This repository provides code for 2023 SCiL paper "Towards a Learning-Based Account of Underlying Forms: A Case-Study in Turkish"
@article{belth2023urs,
title={Towards a Learning-Based Account of Underlying Forms: A Case-Study in Turkish},
author={Belth, Caleb},
journal={Proceedings of the Society for Computation in Linguistics},
year={2023}
}
This assumes that you are running from the src/
directory.
We start by importing the Lexicon
class.
from lexicon import Lexicon
We can create a lexicon object, and point it to an ipa file in order to interpret segments as feature sets.

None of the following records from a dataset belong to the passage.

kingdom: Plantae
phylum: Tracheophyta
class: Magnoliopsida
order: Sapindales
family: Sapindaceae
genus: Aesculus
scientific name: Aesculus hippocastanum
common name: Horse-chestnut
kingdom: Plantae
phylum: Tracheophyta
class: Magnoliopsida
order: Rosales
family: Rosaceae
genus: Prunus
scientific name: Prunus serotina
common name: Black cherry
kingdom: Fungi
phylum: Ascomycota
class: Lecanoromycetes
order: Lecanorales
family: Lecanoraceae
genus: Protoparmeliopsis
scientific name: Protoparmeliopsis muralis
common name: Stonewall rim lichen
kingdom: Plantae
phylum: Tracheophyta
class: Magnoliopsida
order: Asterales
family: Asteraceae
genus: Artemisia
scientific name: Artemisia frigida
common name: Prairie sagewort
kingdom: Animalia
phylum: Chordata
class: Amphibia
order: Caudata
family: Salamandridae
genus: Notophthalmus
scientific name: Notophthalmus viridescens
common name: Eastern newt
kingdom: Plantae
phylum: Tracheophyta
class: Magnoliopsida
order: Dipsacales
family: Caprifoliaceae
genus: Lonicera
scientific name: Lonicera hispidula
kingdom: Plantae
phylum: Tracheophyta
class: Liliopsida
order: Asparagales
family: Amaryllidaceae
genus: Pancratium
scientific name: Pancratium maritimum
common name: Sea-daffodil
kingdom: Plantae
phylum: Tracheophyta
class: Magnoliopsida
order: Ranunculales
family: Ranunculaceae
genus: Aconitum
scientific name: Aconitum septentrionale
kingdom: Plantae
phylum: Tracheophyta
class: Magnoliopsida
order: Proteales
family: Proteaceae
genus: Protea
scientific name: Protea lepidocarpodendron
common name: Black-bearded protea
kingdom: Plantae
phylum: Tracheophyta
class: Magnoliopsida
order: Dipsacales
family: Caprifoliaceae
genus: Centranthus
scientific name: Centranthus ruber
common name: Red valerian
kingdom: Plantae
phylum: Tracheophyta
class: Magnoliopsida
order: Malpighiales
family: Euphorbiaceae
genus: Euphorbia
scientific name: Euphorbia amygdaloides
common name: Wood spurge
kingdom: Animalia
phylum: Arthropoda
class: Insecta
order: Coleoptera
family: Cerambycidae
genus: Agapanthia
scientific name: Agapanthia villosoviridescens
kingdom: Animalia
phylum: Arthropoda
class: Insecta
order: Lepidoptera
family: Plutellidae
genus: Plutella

>>> lexicon = Lexicon(ipa_file='../data/ipa.txt')
>>> from lexicon import Lexicon
If we add the first three words from Table 1 in the paper, the UR for the plural affix is the concrete /-lɑr/.
>>> lexicon.add_form(form='buzlɑr', segmentation='buz-lɑr', analysis='Stem-pl')
>>> lexicon.add_form(form='kɯzlɑr', segmentation='kɯz-lɑr', analysis='Stem-pl')
>>> lexicon.add_form(form='eller', segmentation='el-ler', analysis='Stem-pl')
>>> print(lexicon['pl'])
-lɑr
However, if we continue to add the remaning nine words, the surface alternation of the plural affix leads the model to construct the abstract UR /-lAr/. The genetive affix is thus far the concrete /-in/.
>>> lexicon.add_form(form='jerlerin', segmentation='jer-ler-in', analysis='Stem-pl-gen')
>>> lexicon.add_form(form='søzler', segmentation='søz-ler', analysis='Stem-pl')
>>> lexicon.add_form(form='dɑllɑrɯn', segmentation='dɑl-lɑr-ɯn', analysis='Stem-pl-gen')
>>> lexicon.add_form(form='sɑplɑr', segmentation='sɑp-lɑr', analysis='Stem-pl')
>>> lexicon.add_form(form='jyzyn', segmentation='jyz-yn', analysis='Stem-gen')
>>> lexicon.add_form(form='iplerin', segmentation='ip-ler-in', analysis='Stem-pl-gen')
>>> print(lexicon['pl'])
-lAr
>>> print(lexicon['gen'])
-in
The model from Belth (2023a) is not yet publically available. When that changes, we will update this repository to include that code.